* [CONSIGNE]:
Extrayez du texte de la page le passage situé entre « Cette équipe anglaise » et « appréhension les meilleurs. », bornes incluses.

Angleterre/Galles a répondu à notre attente. On attendait une confrontation musclé, elle a eu lieu. Avec Wilkinson à la baquette, le jeu anglais a retrouvé une âme et une équipe compétitive. La puissance globale des joueurs anglais est mise à la disposition d’un rugby qui ne se résume pas à utiliser leur force physique. Les intentions sont bien présentes et ils ne refusent pas de mettre tout leur collectif en mouvement mais c’est souvent quand il se crée des situations à priori faciles à jouer, celles où ils doivent sortir du jeu attendu qu’ils "mangent" les meilleurs occasions. Mais ils savent aussi s’appuyer sur leurs points forts, là ou ça fait mal, particulièrement sur les ballons portés. Leur organisation sur ces mauls qu’ils affectionnent devient usant pour l’adversaire, contraint de céder ou d'aller à la faute.

Le 9 joue beaucoup au pied, derrière un pack super protecteur qui lui permet de distiller des up and under terriblement efficaces pour des partenaires particulièrement habiles à se lancer habilement dans la reconquête en l’air où ils excellent. Il soulage aussi Wilkinson plus à même de se consacrer à la gestion du jeu à la main. Ce 9 est de plus très joueur autour des rucks où sa vivacité et ,on peut le dire, sa bonne lecture du jeu mobilise les défenses proches; ce qui ouvre des options pour les partenaires plus au large quand ce choix est fait.

Cette équipe anglaise va être dangereuse à jouer. Je sens cette victoire comme déterminante dans leur progression et leur confiance qui, on le sait, quand elle s’installe, leur permet de défier sans la moindre appréhension les meilleurs.

* [ENTRÉES EXTRAITES]:

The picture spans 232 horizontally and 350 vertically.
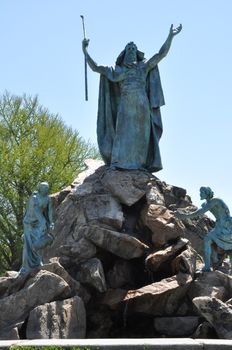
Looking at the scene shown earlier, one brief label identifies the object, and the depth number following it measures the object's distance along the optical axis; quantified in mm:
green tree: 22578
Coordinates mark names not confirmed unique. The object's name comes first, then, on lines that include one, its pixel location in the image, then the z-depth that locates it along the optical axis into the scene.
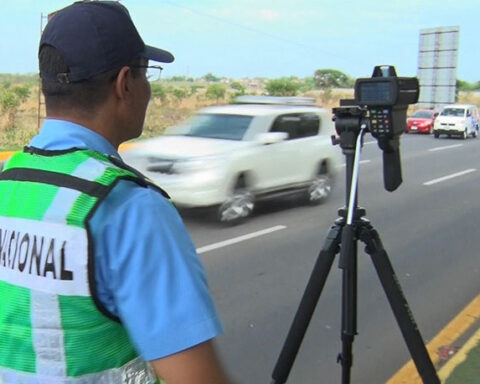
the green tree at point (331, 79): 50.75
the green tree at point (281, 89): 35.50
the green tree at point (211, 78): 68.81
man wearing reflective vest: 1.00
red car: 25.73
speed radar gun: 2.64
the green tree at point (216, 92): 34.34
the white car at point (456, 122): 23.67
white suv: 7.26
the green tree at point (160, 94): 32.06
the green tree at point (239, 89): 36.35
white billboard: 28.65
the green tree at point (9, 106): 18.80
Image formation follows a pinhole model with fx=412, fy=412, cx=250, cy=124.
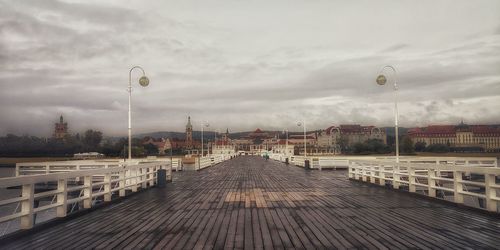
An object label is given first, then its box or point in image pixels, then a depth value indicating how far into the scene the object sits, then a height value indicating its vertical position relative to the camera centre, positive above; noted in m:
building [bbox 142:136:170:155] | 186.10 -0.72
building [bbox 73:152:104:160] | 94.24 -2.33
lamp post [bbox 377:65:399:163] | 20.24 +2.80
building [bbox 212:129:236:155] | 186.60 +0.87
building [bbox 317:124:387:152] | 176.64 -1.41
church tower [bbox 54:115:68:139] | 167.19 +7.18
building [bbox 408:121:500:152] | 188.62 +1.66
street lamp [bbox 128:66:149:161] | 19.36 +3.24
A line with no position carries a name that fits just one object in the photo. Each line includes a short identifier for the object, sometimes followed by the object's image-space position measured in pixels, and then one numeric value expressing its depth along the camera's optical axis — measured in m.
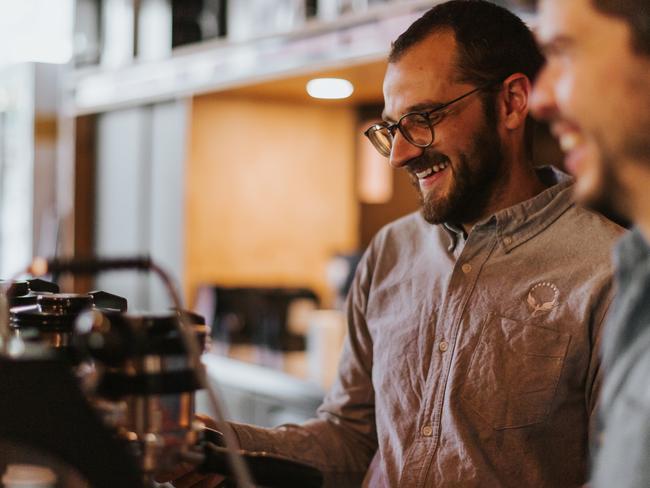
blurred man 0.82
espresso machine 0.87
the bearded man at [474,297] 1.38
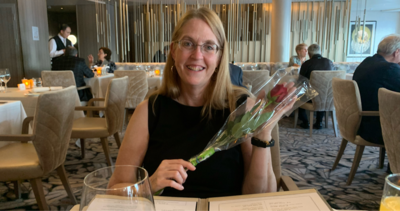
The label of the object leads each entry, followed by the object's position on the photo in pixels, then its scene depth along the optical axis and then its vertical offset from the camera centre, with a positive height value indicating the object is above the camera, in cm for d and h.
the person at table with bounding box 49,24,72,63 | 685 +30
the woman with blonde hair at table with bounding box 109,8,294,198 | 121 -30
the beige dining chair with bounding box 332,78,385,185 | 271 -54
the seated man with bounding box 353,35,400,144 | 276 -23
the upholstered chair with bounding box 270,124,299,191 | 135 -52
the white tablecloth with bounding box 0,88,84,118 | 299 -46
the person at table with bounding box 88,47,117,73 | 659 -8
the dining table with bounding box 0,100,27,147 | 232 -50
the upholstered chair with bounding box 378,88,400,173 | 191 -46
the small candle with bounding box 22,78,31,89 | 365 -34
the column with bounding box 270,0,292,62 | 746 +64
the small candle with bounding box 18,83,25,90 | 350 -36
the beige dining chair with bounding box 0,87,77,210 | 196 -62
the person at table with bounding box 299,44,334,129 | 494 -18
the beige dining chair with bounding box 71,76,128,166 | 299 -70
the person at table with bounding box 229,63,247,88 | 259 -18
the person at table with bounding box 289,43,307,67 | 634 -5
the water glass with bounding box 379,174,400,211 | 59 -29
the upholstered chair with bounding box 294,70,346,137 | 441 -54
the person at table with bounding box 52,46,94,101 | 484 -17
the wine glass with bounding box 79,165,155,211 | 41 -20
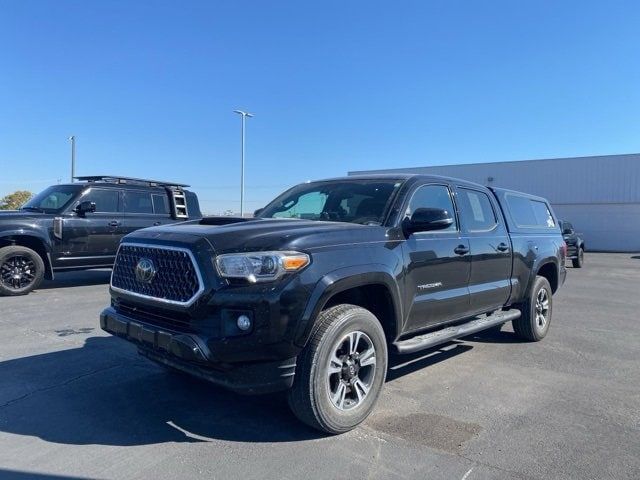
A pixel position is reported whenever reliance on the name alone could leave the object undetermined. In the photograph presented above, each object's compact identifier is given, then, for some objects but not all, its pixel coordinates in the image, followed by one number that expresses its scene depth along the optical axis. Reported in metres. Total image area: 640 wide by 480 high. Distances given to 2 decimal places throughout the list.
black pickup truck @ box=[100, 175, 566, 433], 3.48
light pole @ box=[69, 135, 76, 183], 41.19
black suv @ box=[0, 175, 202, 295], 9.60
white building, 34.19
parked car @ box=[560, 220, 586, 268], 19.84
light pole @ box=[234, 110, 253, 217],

* [RÉPONSE]:
Cette équipe anglaise va être dangereuse à jouer. Je sens cette victoire comme déterminante dans leur progression et leur confiance qui, on le sait, quand elle s’installe, leur permet de défier sans la moindre appréhension les meilleurs.